Start of INFORMATION

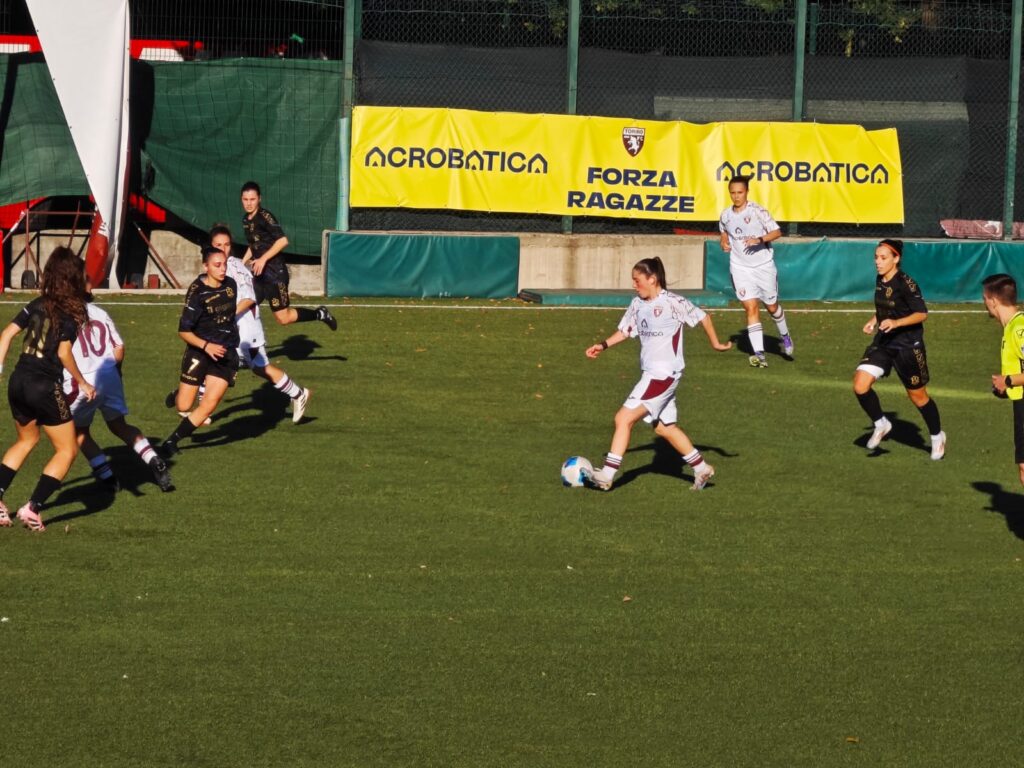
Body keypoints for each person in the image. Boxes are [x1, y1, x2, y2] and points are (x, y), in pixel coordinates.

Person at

End of INFORMATION
Start of INFORMATION

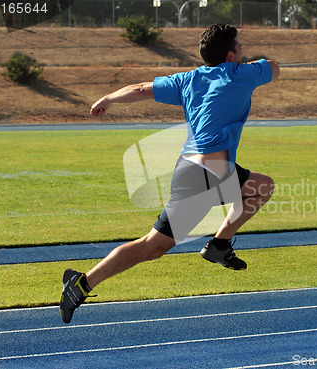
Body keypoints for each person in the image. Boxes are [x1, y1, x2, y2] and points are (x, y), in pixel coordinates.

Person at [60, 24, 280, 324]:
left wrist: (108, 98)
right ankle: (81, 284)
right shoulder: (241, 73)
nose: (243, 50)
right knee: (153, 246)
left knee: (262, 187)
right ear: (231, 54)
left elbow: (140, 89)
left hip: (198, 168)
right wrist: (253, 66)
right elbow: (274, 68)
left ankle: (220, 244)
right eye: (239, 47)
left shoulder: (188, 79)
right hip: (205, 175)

End of INFORMATION

■ WORK ITEM
Take the stretch of lines above from the one containing "right elbow: (274, 68)" through the one containing "right hip: (205, 175)" and repeat it exactly, adding no other line.

■ THE ANSWER
right elbow: (274, 68)
left ankle: (220, 244)
right eye: (239, 47)
left shoulder: (188, 79)
right hip: (205, 175)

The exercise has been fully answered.